H13D-1140:
Landscape hydrology and scaling of nitrate 15N and 18O isotope composition in a semi-arid agroecosystem

Monday, 15 December 2014
Christopher J Kelley1, Rebecca A Martin1, C K Keller1, Cailin Huyck Orr2, David Rhys Huggins3 and R Dave Evans4, (1)Washington State University, Pullman, WA, United States, (2)Carleton College, Northfield, MN, United States, (3)Soil Science Society of America, Madison, WI, United States, (4)School of Biological Sciences, Pullman, WA, United States
Abstract:
Understanding how pore- to hillslope-scale processes combine to control nutrient export at larger scales is a fundamental challenge in today’s agroecosystems as the carbon and contamination footprints of production agriculture come under increasing scrutiny. At the Cook Agronomy Farm (CAF) Long-Term Agricultural Research (LTAR) station near Pullman, WA we are using in-field observations to track how local-scale hydrological routing and biogeochemical processing interact to control landscape-scale water and nutrient exports. Previous research at the CAF has shown that conservative tracers and reactive nutrient quantities (NO3-,and DOC concentrations, DOM quality) in landscape-scale drainage can be explained by straightforward mixing of waters from variably contributing areas.
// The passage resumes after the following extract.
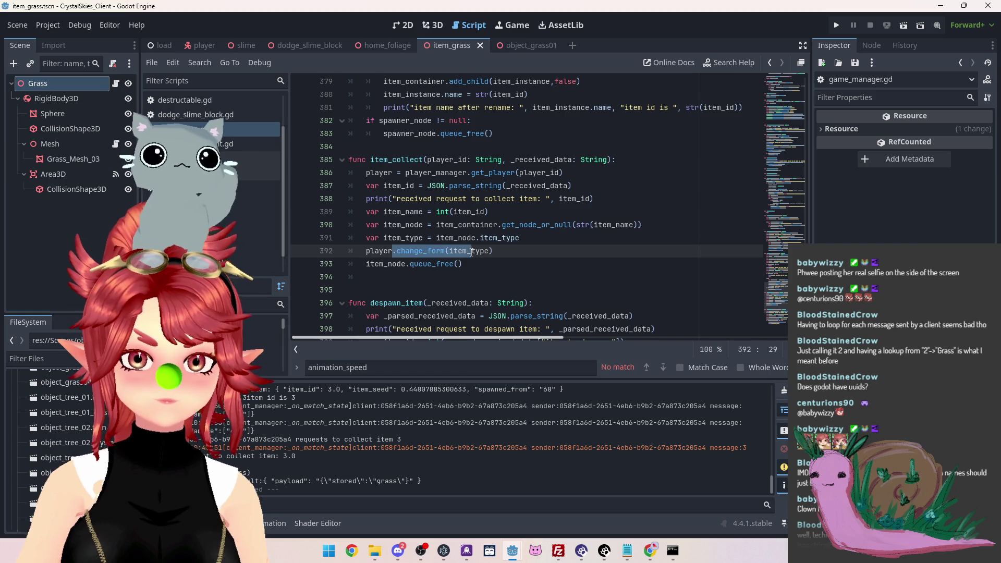
{"action": "left_click_drag", "start_coordinate": [394, 264], "coordinate": [466, 264]}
Nitrate stable isotope composition in subsurface drain effluent indicate that most leached nitrate originates from reduced nitrogen fertilizer applied to the CAF in the autumn, which undergoes nitrification and subsequent leaching. This occurs over a timespan of weeks to months. However, water samples from contributing areas exhibit nitrate d15N and d18O significantly greater than subsurface drain effluent at all locations, and time-series consistent with the occurrence of denitrification at some locations. Possible explanations include pore-scale processing of nitrogen that does not affect the other tracers (like EC, DOM quality, and DOC concentration), and landscape-scale transport pathways that bypass our field instruments. Through this work we are contributing to a broader understand of how global change and local factors and management practices interact to affect the fate of fertilizer N, which is a cross-cutting research theme of the national LTAR network.